ABOUT THE AUTHOR

Author, actor, producer, teacher and ne'er do well, Ms. McKenzie has taught over 100 courses in creative writing, technical writing, and essay writing. As a teacher, she focuses on helping each student to find their voice. As a writer, she focuses on keeping her own voice as authentic as possible. She has "traditionally" published one novel, two text books and one non-fiction book, and multiple essays, articles, and poetry. Recently, she has self-published three more novels and two more non-fiction books.

Tuesday, January 3, 2017

The Courage to Write

There is a piece of advice I frequently gave to my writing students:   Be Brave.   It would often be my answer to a wide variety of questions.   On the first day of class, I would give each student a short stack of index cards, and tell them they could, anonymously, ask me any question they wanted.  “Think about the person who will be evaluating your writing - what would you want to know about that person?”  I told them they could ask questions about the course, about me, my teaching, how I grade, or personal questions, and that I would answer any question I could as long as they were genuine and respectful questions.  After a few minutes, I’d gather up the cards, shuffle them in full view of the students, and then pull out a half dozen or so to answer that day, and continue that once or twice a week until all the questions were answered.
The questions varied pretty widely - did I like Jazz?  (Yes, but not that knowledgeable about it).  What made me want to teach?  (Nothing - I started as a favor for a friend, and have never looked back- I love watching people grow). What sport do I like (“Baseball is the only game”).  Did spelling count for the grade (not in rough drafts, but in finals).  And, then, the real ones:
  • What do I do if I don’t think I have anything to write about?
  • How can I keep from boring the reader in a personal essay?
  • If you don’t agree with me, will it affect my grade?
  • How do I get started?   I can’t think of anything to say!
  • Why should anybody want to read what I write?
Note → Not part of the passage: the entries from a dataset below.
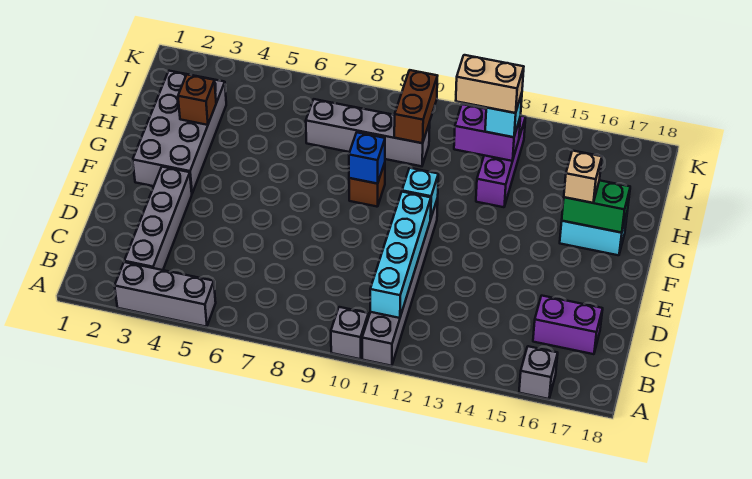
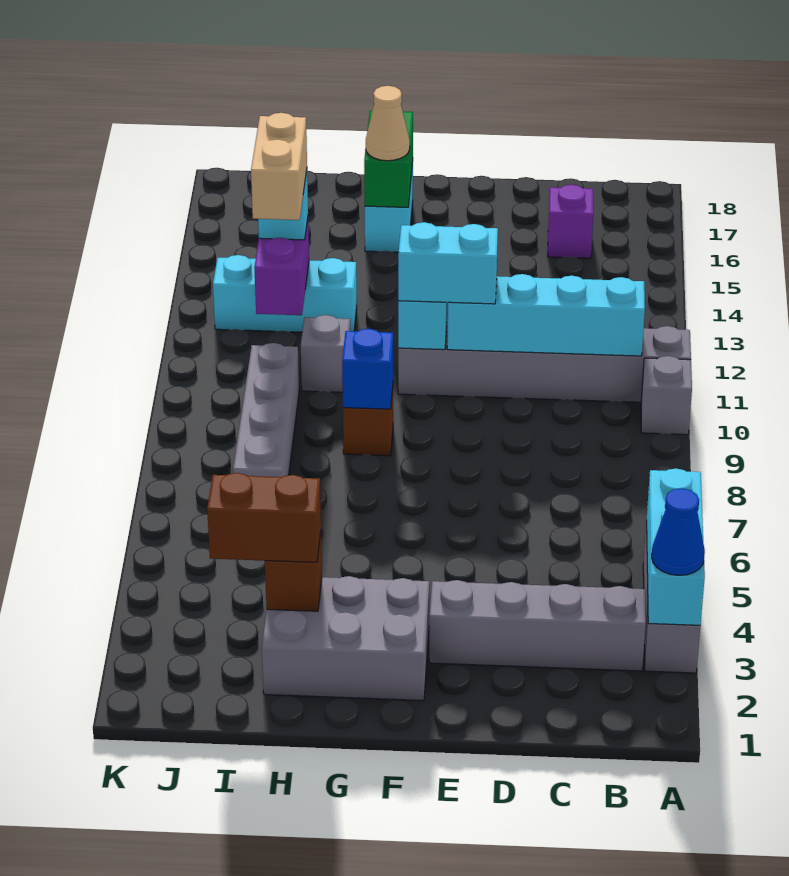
none -> cyan 1x3 brick [647,469,705,625]
none -> blue 1x1 cone [652,488,705,575]
grey 1x1 brick [519,346,558,399] -> grey 1x1 brick moved to [301,315,350,392]
purple 1x2 brick [533,296,603,354] -> purple 1x1 brick [547,185,593,258]
none -> cyan 1x2 brick [398,222,498,304]
grey 2x4 brick [133,71,226,193] -> grey 2x3 brick [262,576,429,701]
tan 1x1 brick [564,151,602,203] -> tan 1x1 cone [366,86,410,161]
purple 1x3 brick [476,116,526,207] -> cyan 1x3 brick [213,255,357,332]
brown 1x2 brick [394,70,437,143] -> brown 1x2 brick moved to [207,473,321,562]

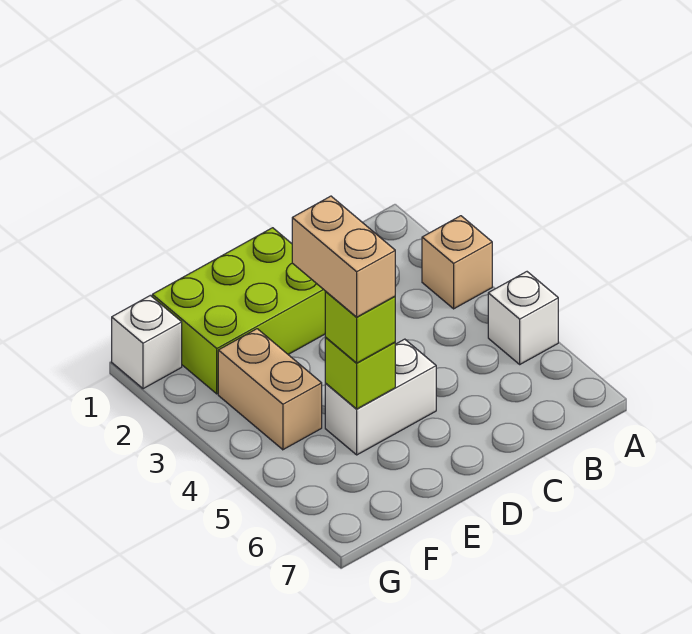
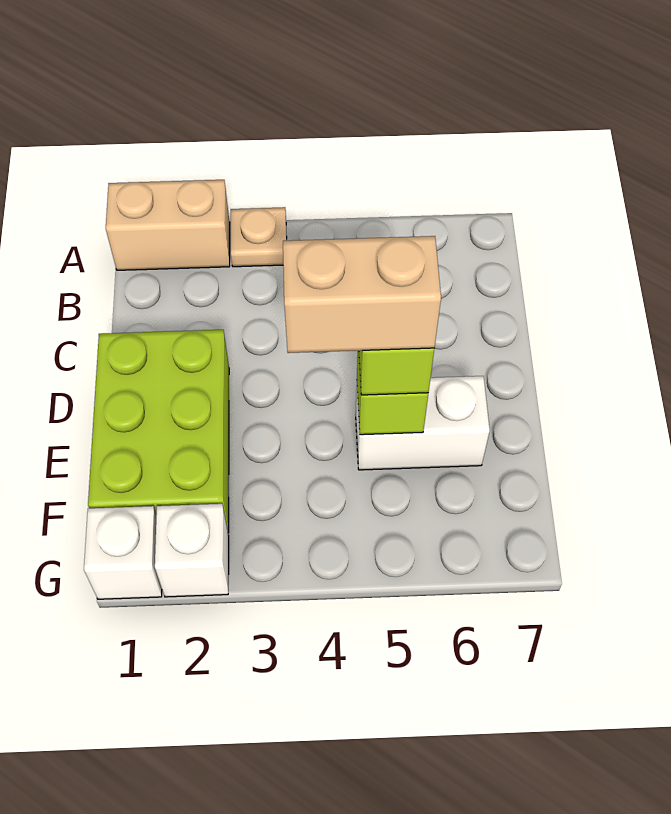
tan 1x1 brick [422,216,492,309] -> tan 1x1 plate [231,207,287,267]
white 1x1 brick [488,272,558,364] -> white 1x1 brick moved to [155,504,229,597]
white 1x2 brick [325,339,436,455] -> white 1x2 brick turned to [356,376,490,470]
tan 1x2 brick [218,329,322,450] -> tan 1x2 brick moved to [106,180,230,270]

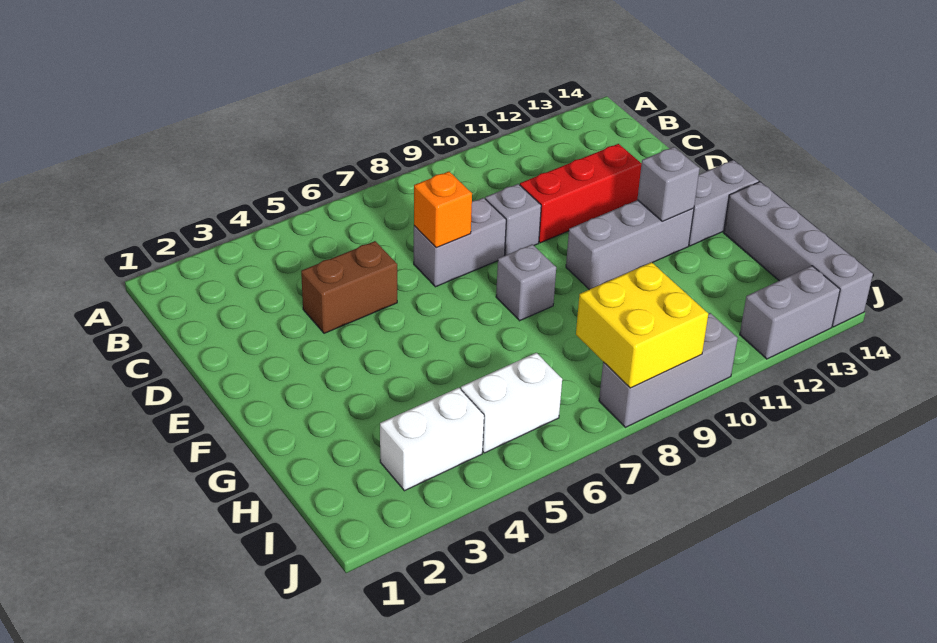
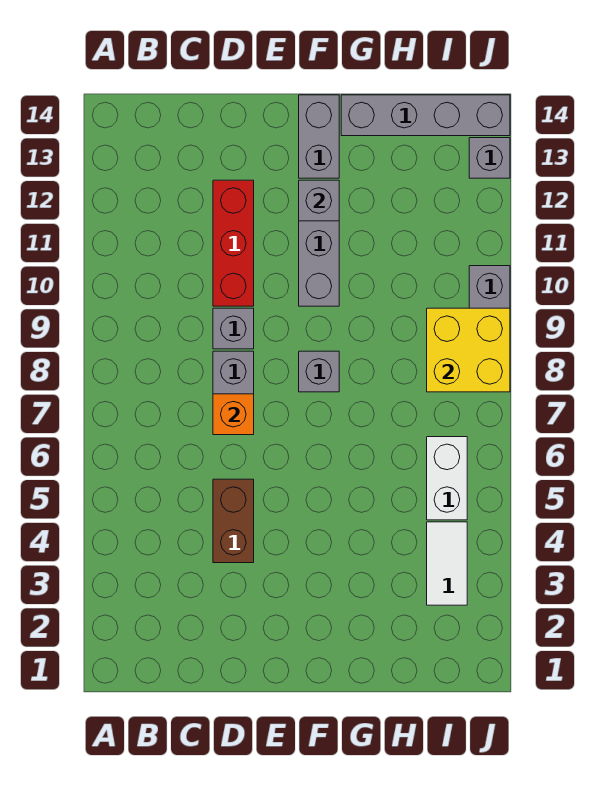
white 1x2 brick [380,388,484,491] -> white 1x2 tile [427,522,467,605]
grey 1x2 brick [740,266,840,359] -> grey 1x1 brick [469,138,510,178]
…… with that last one being at the heart of their fears…. “It’s just me,” they’d say to me in conference, “why should anybody else care what I have to say?”   There were a number of classroom and conference strategies I used to get them past their self-doubt, all of which boiled down to:   Be Brave.   
What do you do when someone you love needs advice?  You tell them a story about how you handled something similar, or how someone you know solved a similar problem.  You connect with them by showing them that all of us have something to say to the others, and that we all need to hear from others when we are not sure - we use words as a balm for each other, as a way to teach each other, as a way to warn each other - we do it every single day, verbally.  But when we face the blank page, the notion of putting what we have down to say in permanent form seems to cause all of our demons to rise.   
So, be brave - write about that one thing that scares you the most because it matters the most, even if you’re not sure you’re right - say what you have to say, listen to critiques, and do better next time.  Dare to be bad, learn from it.  
Slowly, over time, they would get it (or they wouldn’t), and their writings would start to show their voice, and, miraculously, as they were exploring those issues that were their individual passions, at the same time their sentence structure, their grammar, their syntax, all seemed to fall in line.  Clear thinking, it has been said, makes clear writing. My years with those students proved that to be true.  But, more than that, their courage in sitting with a page, never having had anyone tell them that they had a voice, that they had things to say, and putting their thoughts on paper for someone they’d barely met - that courage inspired me.
It is a bravery I struggle to achieve now.  I want to be brave on the page.  I want the words in each story and essay to raise the heartbeat of every reader, to spark a fire in their minds, to make them see their own world reflected, with all it’s beauties and dangers and their own responsibility for it.  I want to be daring with my pen, to show the world both as I see it and as I wish it could be, and to hold that up to others and dare them to look.   I want the gumption, the spirit, the daring to put in my stories and essays and poems the whole truth of what I believe, its power to either elevate us, or to defeat us.

And that, each day, as I sit down to face the page, is the battle I join.